When I behold, upon the night’s starred face,
Huge cloudy symbols of a high romance,
And think that I may never live to trace
Their shadows with the magic hand of chance;
These lines from Keats' "When I have Fears" captures the speaker's fears of dying before he can accomplish everything he desires. In this particular section, Keats uses imagery and metaphor to discuss two things he fears not being able to do before death. The first act is the literal and obvious reading of the poem, which is to say that the speaker wants to experience the natural wonder of the night sky and stars. As a Romantic poet, Keats finds peace in the natural world.

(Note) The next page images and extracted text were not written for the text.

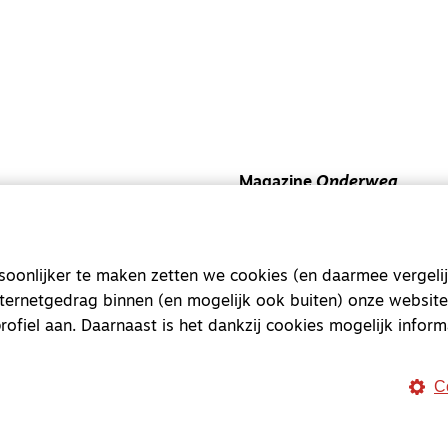
Magazine
Onderweg
Onderweg is een platform v
onderweg, in het bijzonder
onlijker te maken zetten we cookies (en daarmee vergelij
Magazine
Onderweg
nternetgedrag binnen (en mogelijk ook buiten) onze website
Kvk-nummer 33277063
rofiel aan. Daarnaast is het dankzij cookies mogelijk inform
NL46 INGB 0117 5827 86
C
info@onderwegonline.nl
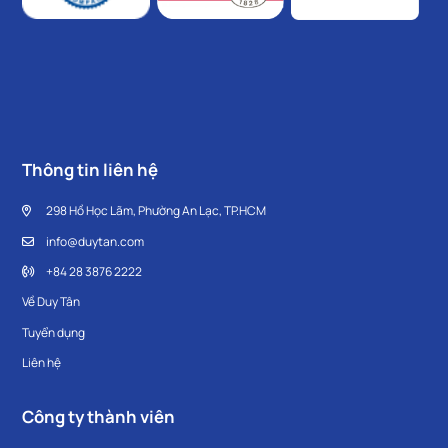
Thông tin liên hệ
298 Hồ Học Lãm, Phường An Lạc, TP.HCM
info@duytan.com
+84 28 3876 2222
Về Duy Tân
Tuyển dụng
Liên hệ
Công ty thành viên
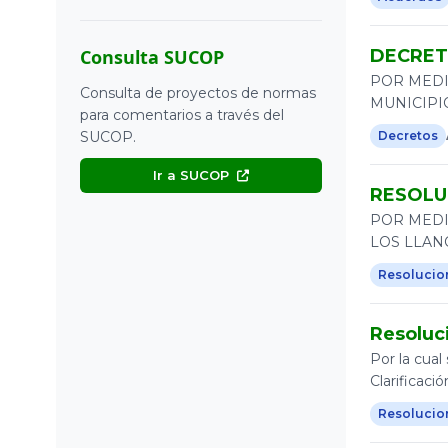
2021
Directivas
Consulta SUCOP
DECRETO
2020
Leyes
POR MEDI
2019
Consulta de proyectos de normas
Ordenanzas
MUNICIPI
para comentarios a través del
2018
Otros
SUCOP.
Decretos
2017
Resoluciones
Ir a SUCOP
RESOLUC
2016
POR MEDI
2015
LOS LLAN
2014
Resolucio
2013
Resoluc
2012
Por la cua
2011
Clarificac
2010
Resolucio
2009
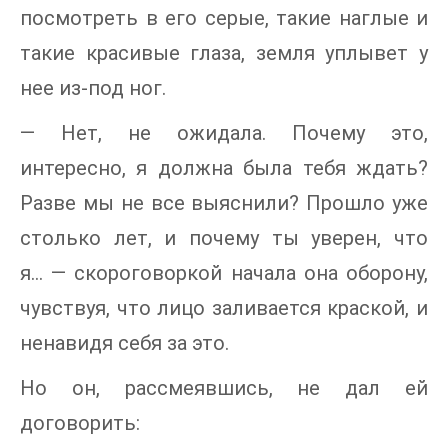
посмотреть в его серые, такие наглые и
такие красивые глаза, земля уплывет у
нее из-под ног.
— Нет, не ожидала. Почему это,
интересно, я должна была тебя ждать?
Разве мы не все выяснили? Прошло уже
столько лет, и почему ты уверен, что
я… — скороговоркой начала она оборону,
чувствуя, что лицо заливается краской, и
ненавидя себя за это.
Но он, рассмеявшись, не дал ей
договорить:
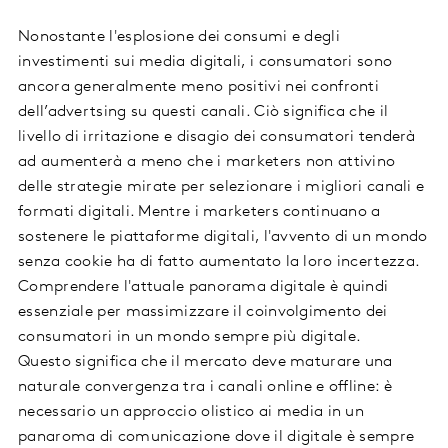
Nonostante l'esplosione dei consumi e degli
investimenti sui media digitali, i consumatori sono
ancora generalmente meno positivi nei confronti
dell’advertsing su questi canali. Ciò significa che il
livello di irritazione e disagio dei consumatori tenderà
ad aumenterà a meno che i marketers non attivino
delle strategie mirate per selezionare i migliori canali e
formati digitali. Mentre i marketers continuano a
sostenere le piattaforme digitali, l'avvento di un mondo
senza cookie ha di fatto aumentato la loro incertezza.
Comprendere l'attuale panorama digitale è quindi
essenziale per massimizzare il coinvolgimento dei
consumatori in un mondo sempre più digitale.
Questo significa che il mercato deve maturare una
naturale convergenza tra i canali online e offline: è
necessario un approccio olistico ai media in un
panaroma di comunicazione dove il digitale è sempre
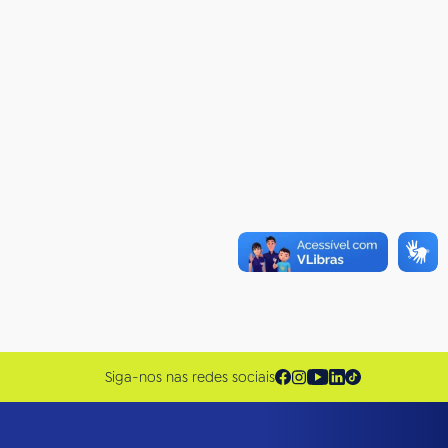
Siga-nos nas redes sociais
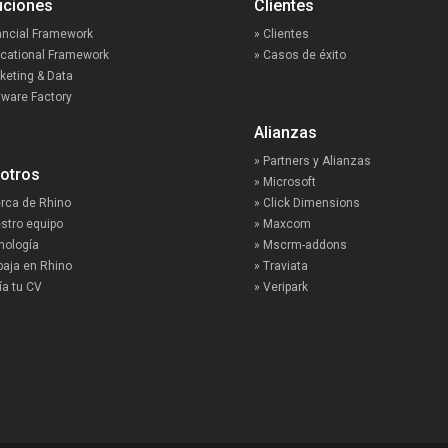
luciones
Clientes
ancial Framework
» Clientes
ucational Framework
» Casos de éxito
keting & Data
tware Factory
Alianzas
» Partners y Alianzas
osotros
» Microsoft
rca de Rhino
» Click Dimensions
stro equipo
» Maxcom
nología
» Mscrm-addons
baja en Rhino
» Traviata
ía tu CV
» Veripark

The speaker of the poem also makes a connection between the starry night sky and "high romance;" in the previous section of the poem, Keats laments that he may die before he can write all of his poetry ideas from his "teeming brain."
Now, as he creates the imagery of the beauty of the night sky and the "huge cloudy symbols of high romance," Keats also suggests that part of his ideas for writing also concern romance. The "huge cloudy symbol" is Keats' way of expressing his desire to write a long or perhaps important love poem. 'Huge' could refer his longed for romance poem's importance or content, and the cloud-like description suggests that his inspiration or ideas for the poem float around in his "teeming brain" like clouds.
The notion of him "tracing the shadows with the magic hand of chance" is his fancy and poetic way of describing how he will capture the star-like mystery and appeal of Romantic love; he compares the art of recording those thoughts and dreams to the slight of hand of a magician.